* [EXERCISE OBJECTIVE]:
With pictures left out, extract every line between the start of the records below and the line holding "và tự phí tham", inclusive.

* [Dataset entries]:
=== Begin Enclosure ===
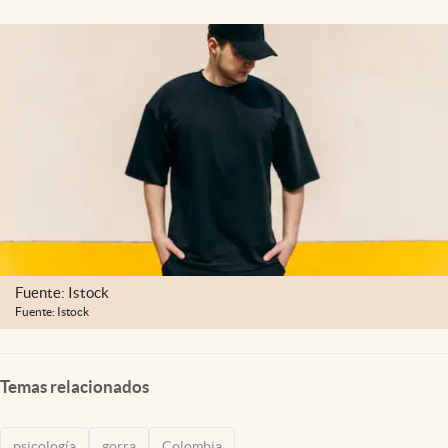
Fuente: Istock
Fuente: Istock
Temas relacionados
psicología
gorra
Colombia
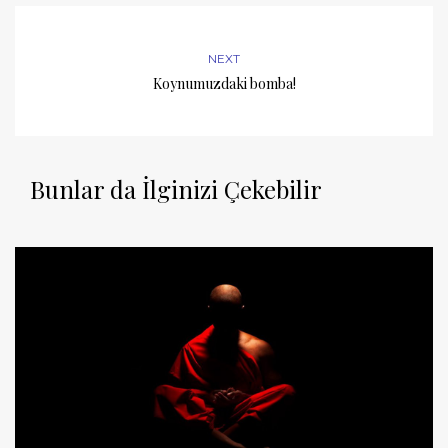
NEXT
Koynumuzdaki bomba!
Bunlar da İlginizi Çekebilir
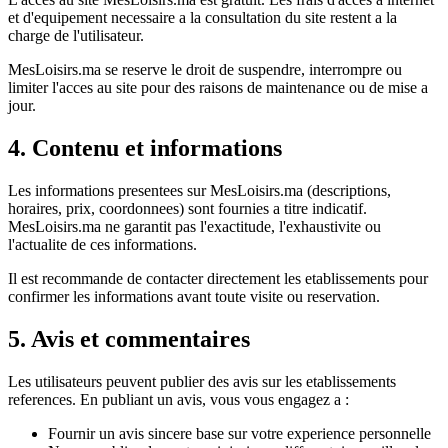
et d'equipement necessaire a la consultation du site restent a la
charge de l'utilisateur.
MesLoisirs.ma se reserve le droit de suspendre, interrompre ou
limiter l'acces au site pour des raisons de maintenance ou de mise a
jour.
4. Contenu et informations
Les informations presentees sur MesLoisirs.ma (descriptions,
horaires, prix, coordonnees) sont fournies a titre indicatif.
MesLoisirs.ma ne garantit pas l'exactitude, l'exhaustivite ou
l'actualite de ces informations.
Il est recommande de contacter directement les etablissements pour
confirmer les informations avant toute visite ou reservation.
5. Avis et commentaires
Les utilisateurs peuvent publier des avis sur les etablissements
references. En publiant un avis, vous vous engagez a :
Fournir un avis sincere base sur votre experience personnelle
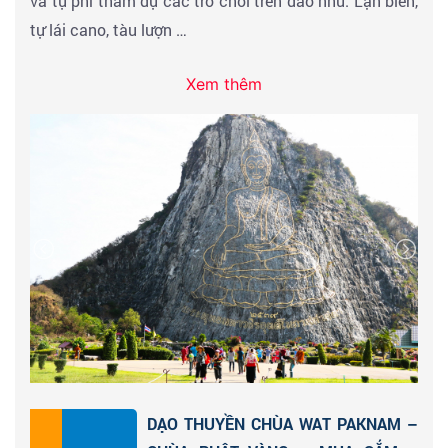
và tự phí tham dự các trò chơi trên đảo như: Lặn biển,
tự lái cano, tàu lượn …
Xem thêm
Đoàn ăn trưa tại nhà hàng với các món ăn đặc trưng
Thái Lan, sau đó tham quan trung tâm vàng bạc đá
quý Hoàng Gia Thái Lan & mua sắm tại cửa hàng
nông sản, đặc sản Thái Lan làm quà cho người thân.
Chiều: Đoàn Khởi hành tham quan chụp hình
NÚI
PHẬT VÀNG
-
kỷ lục guiness Thế giới
, ghé
CHỢ NỔI 4
MIỀN
đặc sắc văn hóa truyền thống Thái lan & trải
nghiệm các món ăn truyền thống của Thái.
Buổi tối: Quý khách dùng bữa tối tại nhà hàng và xem
chương trình
biểu diễn Alcazar Show
- chương trình
DẠO THUYỀN CHÙA WAT PAKNAM –
nghệ thuật độc đáo do những người đẹp chuyển giới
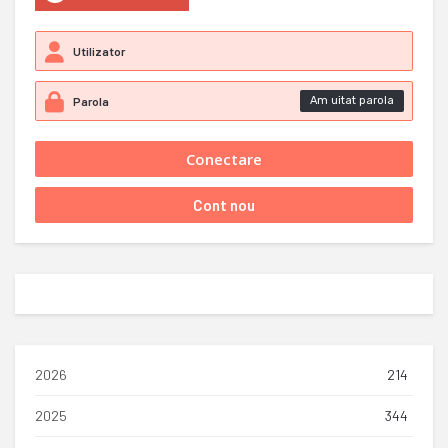
Am uitat parola
2026
214
2025
344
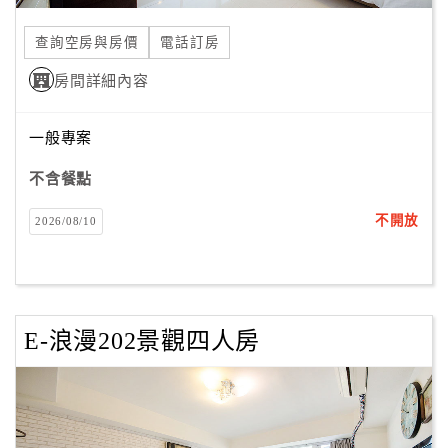
合
查詢空房與房價
電話訂房
作
提
房間詳細內容
案
一般專案
飯
不含餐點
店
合
不開放
2026/08/10
作
廠
商
E-浪漫202景觀四人房
合
作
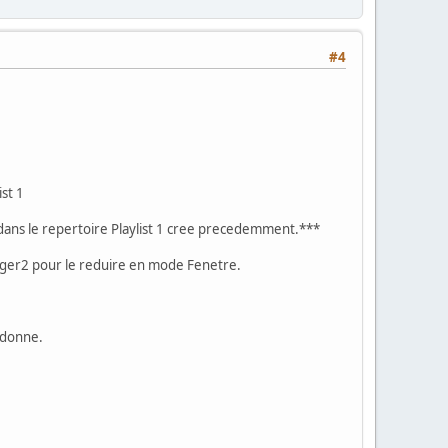
#4
st 1
ans le repertoire Playlist 1 cree precedemment.***
anger2 pour le reduire en mode Fenetre.
z donne.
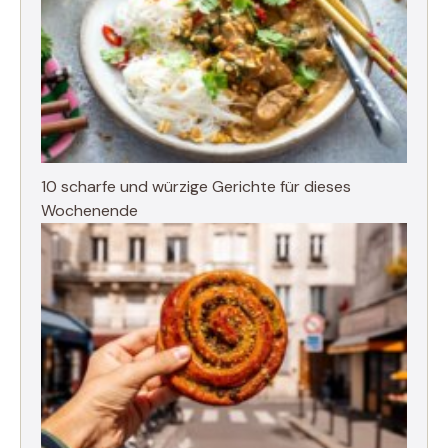
10 scharfe und würzige Gerichte für dieses
Wochenende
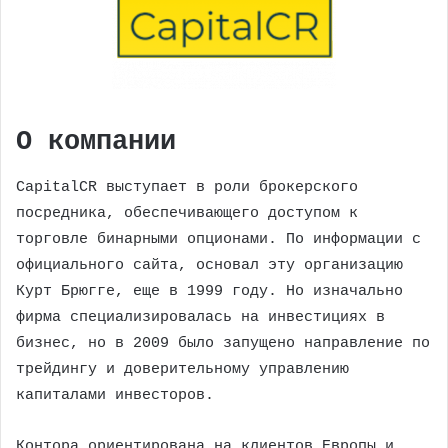
О компании
CapitalCR выступает в роли брокерского
посредника, обеспечивающего доступом к
торговле бинарными опционами. По информации с
официального сайта, основал эту организацию
Курт Брюгге, еще в 1999 году. Но изначально
фирма специализировалась на инвестициях в
бизнес, но в 2009 было запущено направление по
трейдингу и доверительному управлению
капиталами инвесторов.
Контора ориентирована на клиентов Европы и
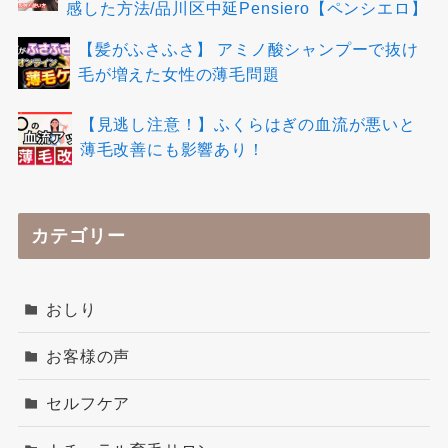
感した方法/品川区中延Pensiero【ペンシエロ】
【髪がふさふさ】 アミノ酸シャンプーで抜け
毛が増えた女性の薄毛問題
【見逃し注意！】ふくらはぎの血流が悪いと
薄毛改善にも影響あり！
カテゴリー
おしり
お客様の声
セルフケア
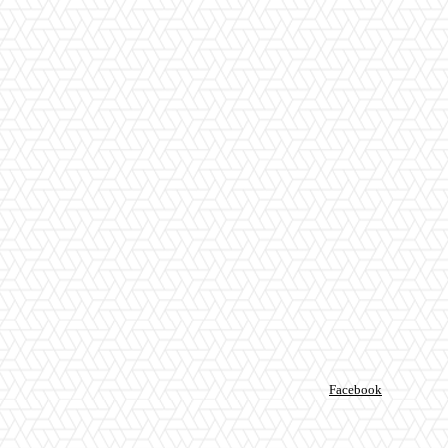
Facebook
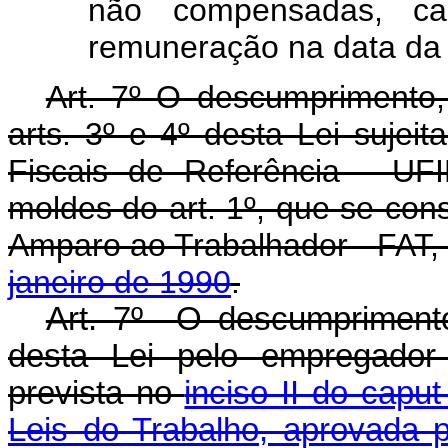
não compensadas, ca
remuneração na data da 
Art. 7º O descumprimento,
arts. 3º e 4º desta Lei sujei
Fiscais de Referência - UFI
moldes do art. 1º, que se cons
Amparo ao Trabalhador - FAT, 
janeiro de 1990
.
Art. 7º O descumprimento 
desta Lei pelo empregador 
prevista no
inciso II do capu
Leis do Trabalho, aprovada p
=== End Enclosure ===
* [EXPECTED ANSWER]:
Fuente: Istock
Fuente: Istock
Temas relacionados
psicología
gorra
Colombia
NEXT
Koynumuzdaki bomba!
Bunlar da İlginizi Çekebilir
et d'equipement necessaire a la consultation du site restent a la
charge de l'utilisateur.
MesLoisirs.ma se reserve le droit de suspendre, interrompre ou
limiter l'acces au site pour des raisons de maintenance ou de mise a
jour.
4. Contenu et informations
Les informations presentees sur MesLoisirs.ma (descriptions,
horaires, prix, coordonnees) sont fournies a titre indicatif.
MesLoisirs.ma ne garantit pas l'exactitude, l'exhaustivite ou
l'actualite de ces informations.
Il est recommande de contacter directement les etablissements pour
confirmer les informations avant toute visite ou reservation.
5. Avis et commentaires
Les utilisateurs peuvent publier des avis sur les etablissements
references. En publiant un avis, vous vous engagez a :
Fournir un avis sincere base sur votre experience personnelle
và tự phí tham dự các trò chơi trên đảo như: Lặn biển,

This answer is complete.